Since building and testing a drone is expensive, we will use Microsoft AirSim. In short, AirSim is a tool created by Microsoft for developing autonomous vehicles. It is built on the Unreal Engine and has premade environments with moving actors. Furthermore, it comes with both a Python and a C++ API which allows users to programmatically control the drone.

To create the dataset, AirSim’s cinematography mode was used in combination with the Python API to teleport the camera around and take 672×672 pixel images. The camera was teleported to face the desired object, with some random offset, distance, and angle. The Python script is set to generate a fixed number of images of each specified actor. For example, given a list of deer, the script will randomly select a deer and teleport the camera such that the camera is looking at the deer at a random distance, angle, and offset (such that the deer is not center frame). An example image is shown below. To diversify the dataset, there are some images included that do not contain any actors of interest. The script accomplishes this by taking a picture of a miscellaneous object in the environment with a random chance that is set by the user. In the actual script, this is a 30% chance.
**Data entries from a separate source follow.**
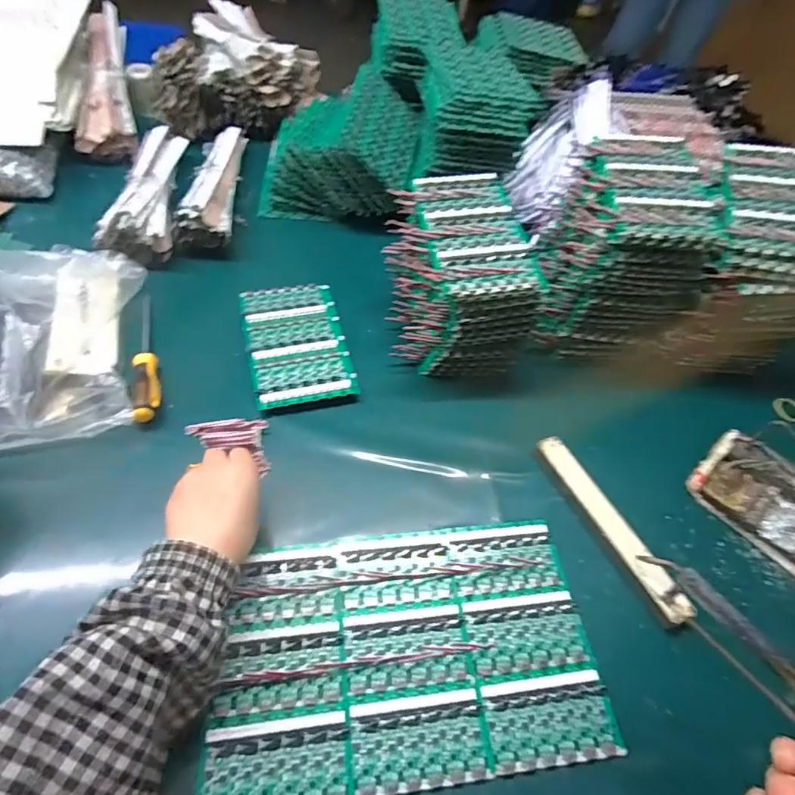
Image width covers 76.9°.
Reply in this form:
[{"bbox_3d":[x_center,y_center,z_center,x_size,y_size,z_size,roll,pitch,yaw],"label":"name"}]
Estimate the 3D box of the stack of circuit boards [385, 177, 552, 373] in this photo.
[{"bbox_3d":[0.068,-0.144,0.589,0.138,0.138,0.177,-5,53,-10],"label":"stack of circuit boards"}]

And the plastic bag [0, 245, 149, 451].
[{"bbox_3d":[-0.379,-0.071,0.529,0.169,0.090,0.253,-8,54,-12],"label":"plastic bag"}]

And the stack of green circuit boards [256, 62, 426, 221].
[{"bbox_3d":[-0.081,-0.379,0.758,0.211,0.143,0.203,9,52,1],"label":"stack of green circuit boards"}]

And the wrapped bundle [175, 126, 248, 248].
[{"bbox_3d":[-0.268,-0.331,0.742,0.068,0.049,0.289,0,53,-6],"label":"wrapped bundle"}]

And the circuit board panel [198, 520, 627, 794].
[{"bbox_3d":[0.009,0.200,0.410,0.299,0.012,0.188,-5,53,-8],"label":"circuit board panel"}]

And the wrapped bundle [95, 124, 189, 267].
[{"bbox_3d":[-0.355,-0.294,0.707,0.081,0.046,0.289,-4,53,-9],"label":"wrapped bundle"}]

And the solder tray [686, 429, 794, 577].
[{"bbox_3d":[0.398,0.108,0.523,0.116,0.027,0.151,-33,63,-27],"label":"solder tray"}]

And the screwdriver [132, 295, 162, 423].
[{"bbox_3d":[-0.284,-0.051,0.562,0.024,0.022,0.192,-13,55,-15],"label":"screwdriver"}]

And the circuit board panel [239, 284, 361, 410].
[{"bbox_3d":[-0.121,-0.068,0.604,0.113,0.020,0.186,-10,55,-13],"label":"circuit board panel"}]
This procedure is repeated for multiple environments to generate data for the following seven classes: deer, car, bench, pedestrian, truck, bus, and ambulance.

Example Image from dataset

LabelImg

Once the images have been generated, LabelImg [2] was used to generate the annotation files according to the YOLO format. A screenshot showing the labeling process is shown below.
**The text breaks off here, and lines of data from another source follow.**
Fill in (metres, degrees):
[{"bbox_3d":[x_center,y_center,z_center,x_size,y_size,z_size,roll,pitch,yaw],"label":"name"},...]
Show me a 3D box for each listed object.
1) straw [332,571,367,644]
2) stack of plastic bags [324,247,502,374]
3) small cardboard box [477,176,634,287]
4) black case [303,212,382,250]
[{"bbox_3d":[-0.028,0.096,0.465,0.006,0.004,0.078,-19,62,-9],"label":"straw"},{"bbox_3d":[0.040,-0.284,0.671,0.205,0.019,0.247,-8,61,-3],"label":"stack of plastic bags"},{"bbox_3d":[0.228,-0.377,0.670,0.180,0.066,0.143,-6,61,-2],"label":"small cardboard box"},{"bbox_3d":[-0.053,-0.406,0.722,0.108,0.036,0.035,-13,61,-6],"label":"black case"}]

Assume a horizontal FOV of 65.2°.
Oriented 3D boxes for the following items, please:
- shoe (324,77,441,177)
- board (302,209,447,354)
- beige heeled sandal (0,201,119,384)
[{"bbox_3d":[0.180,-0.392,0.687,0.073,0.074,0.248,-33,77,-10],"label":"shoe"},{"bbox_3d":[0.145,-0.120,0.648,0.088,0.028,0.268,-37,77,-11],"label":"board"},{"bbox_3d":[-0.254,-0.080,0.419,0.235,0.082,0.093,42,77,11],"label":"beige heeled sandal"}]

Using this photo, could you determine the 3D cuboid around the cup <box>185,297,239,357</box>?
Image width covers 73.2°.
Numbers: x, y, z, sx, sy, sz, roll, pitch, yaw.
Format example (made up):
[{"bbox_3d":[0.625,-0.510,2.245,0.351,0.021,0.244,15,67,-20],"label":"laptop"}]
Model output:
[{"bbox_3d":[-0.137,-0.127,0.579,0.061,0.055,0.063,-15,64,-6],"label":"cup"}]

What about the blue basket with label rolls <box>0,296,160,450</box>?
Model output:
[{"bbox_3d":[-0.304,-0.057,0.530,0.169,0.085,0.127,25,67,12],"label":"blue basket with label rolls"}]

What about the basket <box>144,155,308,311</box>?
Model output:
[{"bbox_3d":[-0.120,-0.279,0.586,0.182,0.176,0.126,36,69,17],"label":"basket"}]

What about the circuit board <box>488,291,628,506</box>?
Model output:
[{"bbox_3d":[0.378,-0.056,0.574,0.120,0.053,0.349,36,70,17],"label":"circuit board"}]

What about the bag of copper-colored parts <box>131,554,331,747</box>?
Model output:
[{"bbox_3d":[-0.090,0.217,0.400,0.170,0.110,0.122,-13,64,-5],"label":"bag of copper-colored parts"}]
Example of LabelImg annotation process. Source: https://github.com/tzutalin/labelImg

This YOLO format is used to train both YOLO models (YOLOv4 and YOLOv4-tiny). The YOLO format consists of a plain text file for every image where each line contains the following numbers:

Class_id x_center y_center width height

The values x_center, y_center, width, and height are normalized to 1.0 according to the height and width of the image.
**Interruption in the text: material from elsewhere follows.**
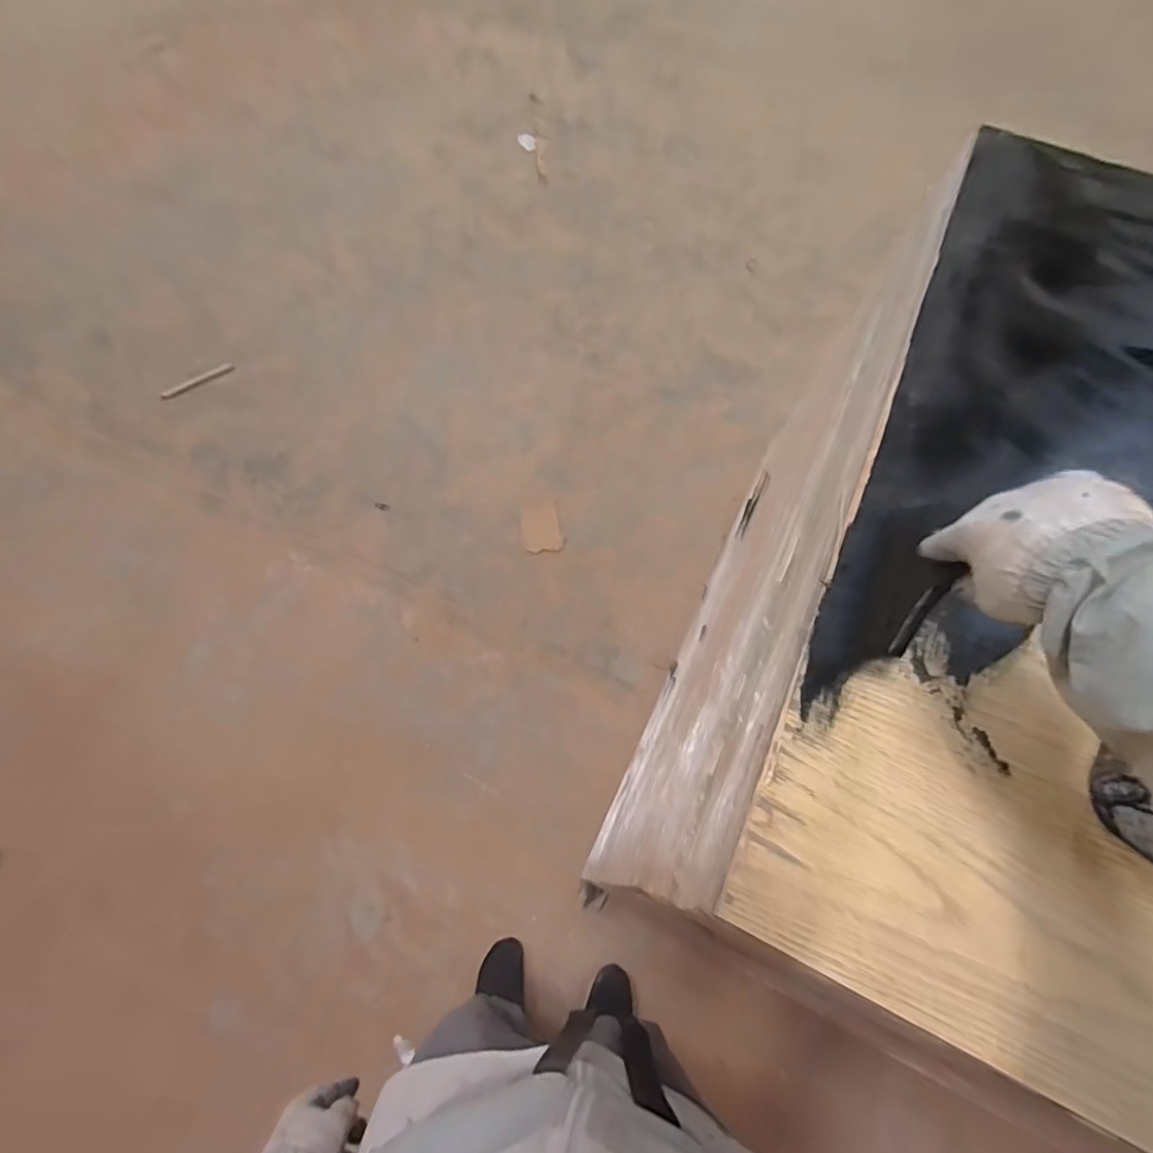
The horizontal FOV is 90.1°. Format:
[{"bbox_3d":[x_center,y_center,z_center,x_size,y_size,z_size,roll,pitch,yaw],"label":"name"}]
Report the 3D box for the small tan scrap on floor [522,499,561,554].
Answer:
[{"bbox_3d":[-0.100,-0.150,1.682,0.108,0.008,0.168,-7,67,-1],"label":"small tan scrap on floor"}]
The MobileNet repository used to train was not compatible with the YOLO format, so the data must be converted to either the VOC or the OpenImages format. The OpenImages format was chosen, which consists of one comma separated file that contains every annotation. Each line of the csv is as follows:

Image_id x_min y_min x_max y_max class_name

The values x_min, y_min, x_max, and y_max are normalized to 1.0 similarly to the YOLO format. The Image_id field is simply the image file name excluding the file extension.